=== Begin Enclosure ===

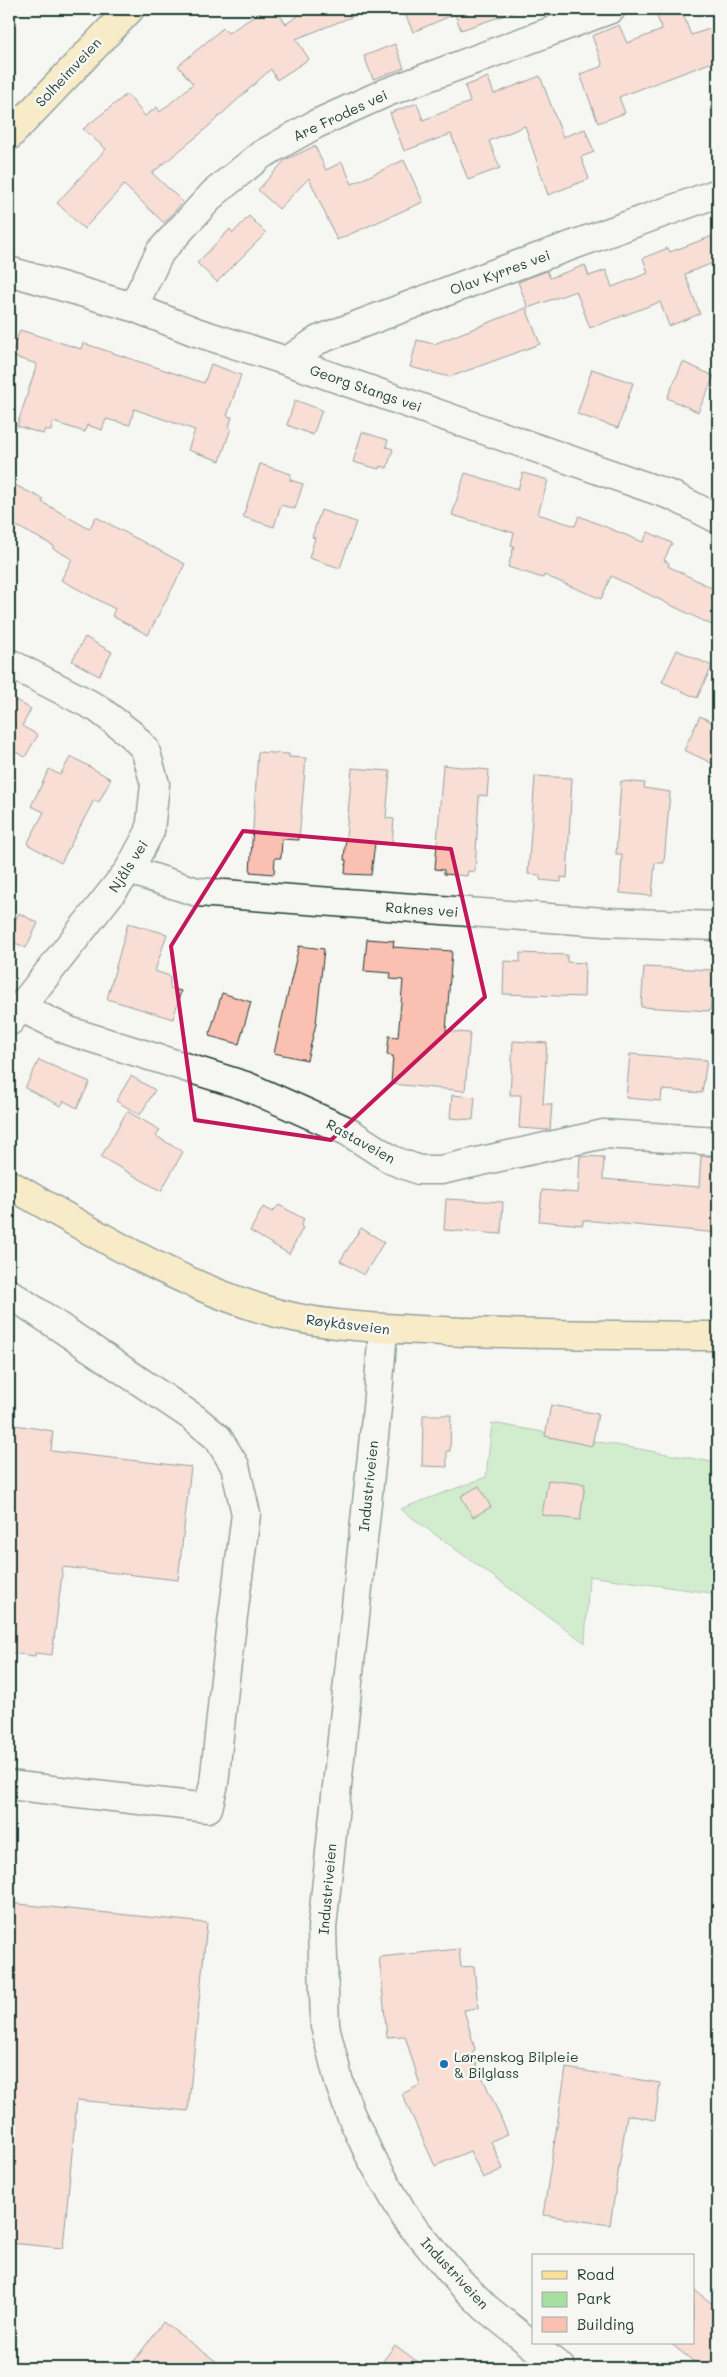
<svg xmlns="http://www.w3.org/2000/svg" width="727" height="2377" viewBox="0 0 727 2377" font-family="Mali,sans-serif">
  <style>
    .green { fill: #a7dfa2; stroke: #638e6b }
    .building { fill: #fac0b2; stroke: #1f3d34 }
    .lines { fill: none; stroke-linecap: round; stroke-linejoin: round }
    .minor-casing { stroke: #1f3d34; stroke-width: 31 }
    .major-casing { stroke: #1f3d34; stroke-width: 31 }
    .minor { stroke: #f6f6f2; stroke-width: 28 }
    .major { stroke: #fbdf96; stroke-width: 28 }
    .marked { fill: none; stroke: #c2185b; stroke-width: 4; stroke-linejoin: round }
    .poi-dot { fill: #1f6fb2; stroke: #f6f6f2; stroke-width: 2 }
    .labels { text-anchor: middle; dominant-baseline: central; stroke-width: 5; stroke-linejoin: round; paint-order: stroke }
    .street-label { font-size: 14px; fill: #1f3d34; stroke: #f6f6f2 }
    .poi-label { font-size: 14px; fill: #1f3d34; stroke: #f6f6f2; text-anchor: start }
  </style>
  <rect width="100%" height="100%" fill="#f6f6f2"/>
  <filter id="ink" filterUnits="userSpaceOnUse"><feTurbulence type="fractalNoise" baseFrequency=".02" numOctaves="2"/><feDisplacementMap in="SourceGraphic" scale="10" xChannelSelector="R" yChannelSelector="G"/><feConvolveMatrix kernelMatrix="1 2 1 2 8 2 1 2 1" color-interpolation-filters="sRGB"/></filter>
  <g filter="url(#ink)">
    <path class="green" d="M492 1423 718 1463V1594L589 1576 585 1643 400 1509 486 1477Z"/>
    <g class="building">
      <path d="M266 9H276L286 24 308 9 369 10 296 39 309 59 277 80 271 69 200 134 152 173 183 202 164 223 124 185 84 229 57 203 106 149 83 129 127 94 145 116 157 107 160 112 193 84 178 66 223 28 228 33Z"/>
      <path d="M403 9H514V12L461 30 455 14 413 32Z"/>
      <path d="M667 9H681L691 35 718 26V60L619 97 625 113 598 123 580 74 603 66 592 36 619 25 627 43 662 30 656 13Z"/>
      <path d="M395 44 404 68 373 79 364 56Z"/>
      <path d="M540 76 563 137 585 129 594 152 581 157 589 179 548 195 525 126 489 141 500 168 468 180 451 134 404 151 390 113 417 103 423 120 470 102 465 86 488 77 494 94Z"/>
      <path d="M315 146 326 170 342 162 352 184 404 160 423 202 337 240 309 178 279 209 258 190 285 160Z"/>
      <path d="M249 216 266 233 217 282 197 263 230 229 233 233Z"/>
      <path d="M718 234V261L685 274 700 314 669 326 660 302 590 328 576 291 528 308 518 282 547 271 550 278 585 265 589 276 606 270 612 287 648 273 643 258 668 248 670 252Z"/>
      <path d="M526 308 540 344 450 377 410 367 417 340 434 344Z"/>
      <path d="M20 330 81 349 83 343 204 383 211 364 241 375 227 416 232 417 229 427 231 428 220 461 188 450 195 430 134 409 130 425 106 419 102 430 87 425 85 432 53 422 51 431 45 429 43 434 17 426 37 364 11 356Z"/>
      <path d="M683 362 714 376 698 412 667 398Z"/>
      <path d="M592 369 633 383 618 428 577 414Z"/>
      <path d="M295 400 322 410 313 435 287 425Z"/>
      <path d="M362 432 388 440 386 447 393 449 387 468 380 466 379 469 353 462Z"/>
      <path d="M260 464 291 474 290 480 303 484 295 509 281 505 274 527 243 517Z"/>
      <path d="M465 473 518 489 523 473 548 480 538 514 575 526 579 516 643 542 648 532 672 543 664 560 669 563 668 566 718 591V628L611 576 601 599 544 575 543 578 508 567 514 546 511 545 514 533 452 515Z"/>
      <path d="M9 482 43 499 42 502 89 529 96 517 185 564 148 635 112 616 115 609 61 580 72 559 52 548 54 546 9 522Z"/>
      <path d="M321 510 356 522 340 568 309 558 315 538 312 537Z"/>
      <path d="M85 637 112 652 99 676 72 661Z"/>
      <path d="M677 650 712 666 697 698 662 682Z"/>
      <path d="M9 696 31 709 22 726 38 735 25 757 10 749 9 750Z"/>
      <path d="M700 716 718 725V766L684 750Z"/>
      <path d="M258 752 289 754V757L306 758 299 840 282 839 281 858H275L274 874 250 872Z"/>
      <path d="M71 756 111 779 99 802 94 800 61 863 27 844 44 812 31 806 39 790 49 769 60 775Z"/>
      <path d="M443 765 489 770 487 796 479 795 475 872 468 871 467 876 444 874V870L435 869Z"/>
      <path d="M352 768 390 771 386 818 394 819 392 844 375 843 371 875 345 874 346 860H344Z"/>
      <path d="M535 776 572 778 567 878 561 877V882L540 880V875L528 874Z"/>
      <path d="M621 781 645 783 644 788 670 792 664 863H655L652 896 620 893 622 854H616Z"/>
      <path d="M19 913 38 923 26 948 9 940V933Z"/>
      <path d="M128 923 167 934 155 971 170 976V988L181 991 173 1019 107 999Z"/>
      <path d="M367 939 394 941 393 947 452 951 446 1031 470 1033 465 1091 391 1084 393 1056 387 1055 389 1036 398 1037 403 980 390 979 391 973 364 971Z"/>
      <path d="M299 946 324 949 316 1024 307 1060 274 1053Z"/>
      <path d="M520 953 567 955V962L585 963 584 997 503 994 504 961 520 962Z"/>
      <path d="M644 967 714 970 710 1011 641 1007Z"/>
      <path d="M222 993 251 1002 239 1044 209 1036Z"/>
      <path d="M513 1041 547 1043 543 1104H552L550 1130 519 1128 521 1095H510Z"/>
      <path d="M630 1054 707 1060 702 1093 662 1090 661 1101 626 1098Z"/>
      <path d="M39 1060 90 1082 77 1108 64 1101 61 1106 25 1088Z"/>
      <path d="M131 1076 155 1090 140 1115 116 1101Z"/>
      <path d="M452 1095 475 1097 473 1120 450 1118Z"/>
      <path d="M127 1111 160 1130 156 1136 183 1152 161 1191 101 1157Z"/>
      <path d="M580 1156 604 1157 603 1179 699 1187 701 1156H718V1233L583 1220V1225L539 1221 542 1190 578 1193Z"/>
      <path d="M446 1199 503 1202 501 1234 444 1230Z"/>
      <path d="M279 1205 304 1219 301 1226 303 1228 289 1254 250 1231 263 1207 272 1212Z"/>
      <path d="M361 1228 384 1242 364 1275 340 1261Z"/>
      <path d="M551 1405 598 1414 592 1446 545 1436Z"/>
      <path d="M423 1415H451L450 1451H447V1467L422 1466Z"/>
      <path d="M9 1424 53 1431 51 1451 191 1467 178 1580 63 1567 52 1655 35 1653V1656L9 1653Z"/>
      <path d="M548 1480 585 1484 580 1520 542 1515Z"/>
      <path d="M479 1486 491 1507 473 1517 461 1496Z"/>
      <path d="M9 1903 207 1923 188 2111 77 2100 63 2248 9 2243Z"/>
      <path d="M459 1949 461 1967 474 1966 478 2008 464 2010 475 2049 472 2054 508 2134 491 2141 503 2169 483 2178 470 2151 435 2166 402 2094 420 2085 405 2036 387 2037 379 1957Z"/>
      <path d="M566 2068 660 2083 655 2120 627 2115 610 2225 543 2215Z"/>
      <path d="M693 2289 718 2308V2368H702L670 2343H693Z"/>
      <path d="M163 2322 225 2368H129Z"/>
      <path d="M395 2345 426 2368H378Z"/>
    </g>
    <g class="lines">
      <defs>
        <g id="minor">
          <path d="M9 271 133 307 196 332 287 361 673 496 718 519"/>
          <path d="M133 307 160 252 214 193 261 155 316 124 385 93 611 9"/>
          <path d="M287 361 318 340 498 272 718 193"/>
          <path d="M9 663 97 708 131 734 145 749 155 784 150 831 129 870 10 1021"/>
          <path d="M129 870 197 892 604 922 718 926"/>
          <path d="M20 1007 69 1031 246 1086 347 1131 392 1160 419 1170H441L604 1134 718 1141"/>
          <path d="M9 1293 194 1418 218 1438 235 1466 246 1514 225 1679 214 1784 208 1808 9 1785"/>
          <path d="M383 1329 377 1408 322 1928 325 2026 339 2082 350 2113 370 2156 407 2220 458 2280 486 2308 561 2368"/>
        </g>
        <g id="major">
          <path d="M9 136 130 9"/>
          <path d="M9 1184C89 1230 170 1280 259 1308 318 1327 381 1328 442 1331 534 1335 626 1335 718 1336"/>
        </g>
      </defs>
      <use href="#minor" class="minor-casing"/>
      <use href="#major" class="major-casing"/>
      <use href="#minor" class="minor"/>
      <use href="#major" class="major"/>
    </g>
  </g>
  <path d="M0 0H727V2377H0ZM243 831 451 849 485 997 331 1140 195 1120 171 946Z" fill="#f6f6f2" fill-opacity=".55" fill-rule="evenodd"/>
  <path class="marked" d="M243 831 451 849 485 997 331 1140 195 1120 171 946Z"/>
  <circle class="poi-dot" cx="444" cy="2064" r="5"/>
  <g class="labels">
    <g class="street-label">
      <text transform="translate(68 72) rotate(-47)">Solheimveien</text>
      <text transform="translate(340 115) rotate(-25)">Are Frodes vei</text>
      <text transform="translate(500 272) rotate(-20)">Olav Kyrres vei</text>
      <text transform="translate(366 388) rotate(19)">Georg Stangs vei</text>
      <text transform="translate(128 866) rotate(-57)">Njåls vei</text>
      <text transform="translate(422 909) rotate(4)">Raknes vei</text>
      <text transform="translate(361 1141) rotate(29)">Rastaveien</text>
      <text transform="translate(348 1324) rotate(7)">Røykåsveien</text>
      <text transform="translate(368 1486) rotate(-84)">Industriveien</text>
      <text transform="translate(327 1889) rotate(-85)">Industriveien</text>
      <text transform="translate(455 2273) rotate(47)">Industriveien</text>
    </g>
    <g class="poi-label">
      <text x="454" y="2056">Lørenskog Bilpleie<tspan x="454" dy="16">&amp; Bilglass</tspan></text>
    </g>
  </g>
  <rect width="727" height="2377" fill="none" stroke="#f6f6f2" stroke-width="30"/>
  <rect x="15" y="15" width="697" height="2347" fill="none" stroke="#1f3d34" stroke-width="2" filter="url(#ink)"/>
  <rect x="532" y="2254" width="162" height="90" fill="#f6f6f2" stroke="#a0aca6"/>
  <rect x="542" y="2271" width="25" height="8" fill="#fbdf96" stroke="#a0aca6"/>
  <text x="577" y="2280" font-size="15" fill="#1f3d34">Road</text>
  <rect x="542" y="2292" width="25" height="15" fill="#a7dfa2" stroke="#a0aca6"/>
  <text x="577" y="2304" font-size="15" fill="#1f3d34">Park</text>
  <rect x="542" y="2317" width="25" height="15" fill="#fac0b2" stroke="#a0aca6"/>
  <text x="577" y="2330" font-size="15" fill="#1f3d34">Building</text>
</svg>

=== End Enclosure ===

With "lines" as the string to match, show every line of the entries above that has it.

Exercise output:
    .lines { fill: none; stroke-linecap: round; stroke-linejoin: round }
    <g class="lines">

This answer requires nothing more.